*Description of the task*:
From the first line to the last, reproduce the records exactly.

*Source material*:
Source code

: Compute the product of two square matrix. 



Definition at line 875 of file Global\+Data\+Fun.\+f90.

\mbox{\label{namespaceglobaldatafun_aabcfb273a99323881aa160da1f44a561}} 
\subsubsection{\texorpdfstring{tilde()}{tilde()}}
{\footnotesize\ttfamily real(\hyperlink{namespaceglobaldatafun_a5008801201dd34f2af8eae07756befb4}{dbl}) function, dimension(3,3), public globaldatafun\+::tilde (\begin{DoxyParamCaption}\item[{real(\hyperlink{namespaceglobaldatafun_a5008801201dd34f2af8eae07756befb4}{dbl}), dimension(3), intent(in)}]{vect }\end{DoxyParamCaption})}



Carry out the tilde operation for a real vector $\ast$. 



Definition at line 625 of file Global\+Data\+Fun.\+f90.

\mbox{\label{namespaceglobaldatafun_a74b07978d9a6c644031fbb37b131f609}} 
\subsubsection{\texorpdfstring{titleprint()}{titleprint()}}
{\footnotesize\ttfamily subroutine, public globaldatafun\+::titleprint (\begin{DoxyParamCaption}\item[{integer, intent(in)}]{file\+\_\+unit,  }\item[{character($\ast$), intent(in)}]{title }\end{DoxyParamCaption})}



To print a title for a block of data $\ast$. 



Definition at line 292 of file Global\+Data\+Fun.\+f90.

*Result*:
Source code

: Compute the product of two square matrix. 



Definition at line 875 of file Global\+Data\+Fun.\+f90.

\mbox{\label{namespaceglobaldatafun_aabcfb273a99323881aa160da1f44a561}} 
\subsubsection{\texorpdfstring{tilde()}{tilde()}}
{\footnotesize\ttfamily real(\hyperlink{namespaceglobaldatafun_a5008801201dd34f2af8eae07756befb4}{dbl}) function, dimension(3,3), public globaldatafun\+::tilde (\begin{DoxyParamCaption}\item[{real(\hyperlink{namespaceglobaldatafun_a5008801201dd34f2af8eae07756befb4}{dbl}), dimension(3), intent(in)}]{vect }\end{DoxyParamCaption})}



Carry out the tilde operation for a real vector $\ast$. 



Definition at line 625 of file Global\+Data\+Fun.\+f90.

\mbox{\label{namespaceglobaldatafun_a74b07978d9a6c644031fbb37b131f609}} 
\subsubsection{\texorpdfstring{titleprint()}{titleprint()}}
{\footnotesize\ttfamily subroutine, public globaldatafun\+::titleprint (\begin{DoxyParamCaption}\item[{integer, intent(in)}]{file\+\_\+unit,  }\item[{character($\ast$), intent(in)}]{title }\end{DoxyParamCaption})}



To print a title for a block of data $\ast$. 



Definition at line 292 of file Global\+Data\+Fun.\+f90.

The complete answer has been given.